Raw data START

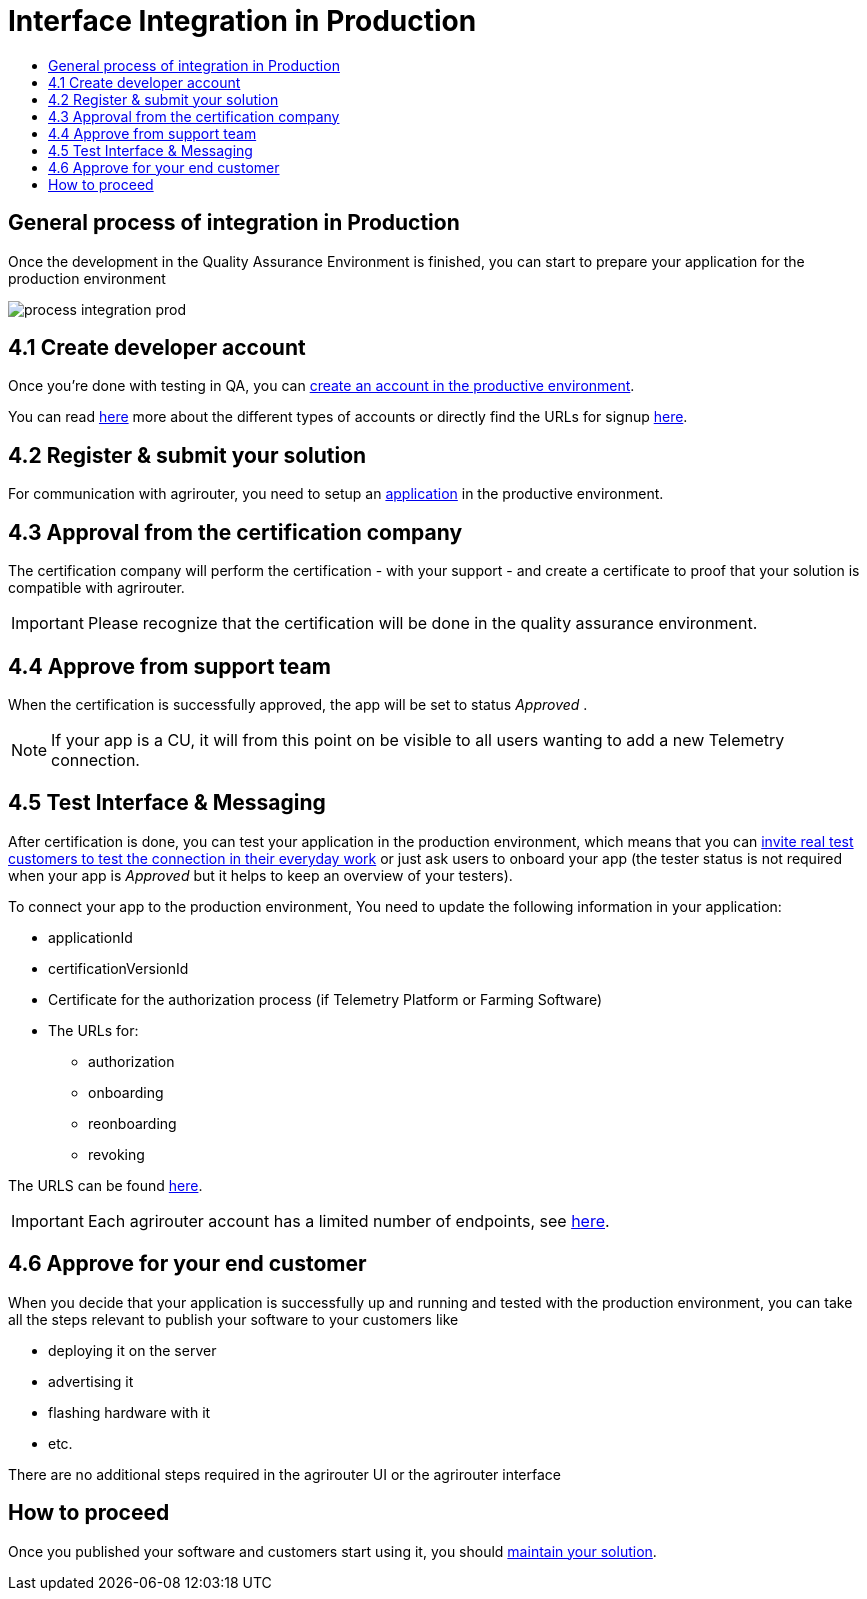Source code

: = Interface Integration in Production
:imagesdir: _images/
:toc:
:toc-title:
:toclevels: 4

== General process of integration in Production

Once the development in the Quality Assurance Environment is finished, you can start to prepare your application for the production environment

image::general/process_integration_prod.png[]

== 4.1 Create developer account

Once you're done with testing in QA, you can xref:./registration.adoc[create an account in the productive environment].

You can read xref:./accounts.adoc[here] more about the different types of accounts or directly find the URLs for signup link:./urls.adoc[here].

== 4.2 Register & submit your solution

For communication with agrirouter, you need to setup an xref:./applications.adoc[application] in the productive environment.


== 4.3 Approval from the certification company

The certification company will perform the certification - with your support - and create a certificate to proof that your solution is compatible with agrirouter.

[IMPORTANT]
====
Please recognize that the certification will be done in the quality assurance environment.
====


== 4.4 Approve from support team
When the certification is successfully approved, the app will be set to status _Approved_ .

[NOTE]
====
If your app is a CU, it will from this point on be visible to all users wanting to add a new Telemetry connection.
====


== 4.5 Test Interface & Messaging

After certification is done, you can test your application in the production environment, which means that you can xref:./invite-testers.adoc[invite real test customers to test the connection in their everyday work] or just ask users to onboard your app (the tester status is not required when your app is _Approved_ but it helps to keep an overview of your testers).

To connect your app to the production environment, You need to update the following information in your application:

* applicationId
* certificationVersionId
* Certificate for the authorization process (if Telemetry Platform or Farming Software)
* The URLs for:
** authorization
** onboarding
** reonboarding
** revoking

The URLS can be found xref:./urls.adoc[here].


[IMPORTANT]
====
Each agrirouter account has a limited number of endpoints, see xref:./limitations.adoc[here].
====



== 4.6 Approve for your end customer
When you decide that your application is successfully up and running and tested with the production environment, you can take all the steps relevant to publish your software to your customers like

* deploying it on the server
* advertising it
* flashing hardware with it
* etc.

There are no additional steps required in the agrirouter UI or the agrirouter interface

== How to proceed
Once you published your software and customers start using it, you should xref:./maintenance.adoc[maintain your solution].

Raw data END

What to produce: In the entries above, how many lines include the word "Once"? Only the number should be given.

Response to the exercise: 3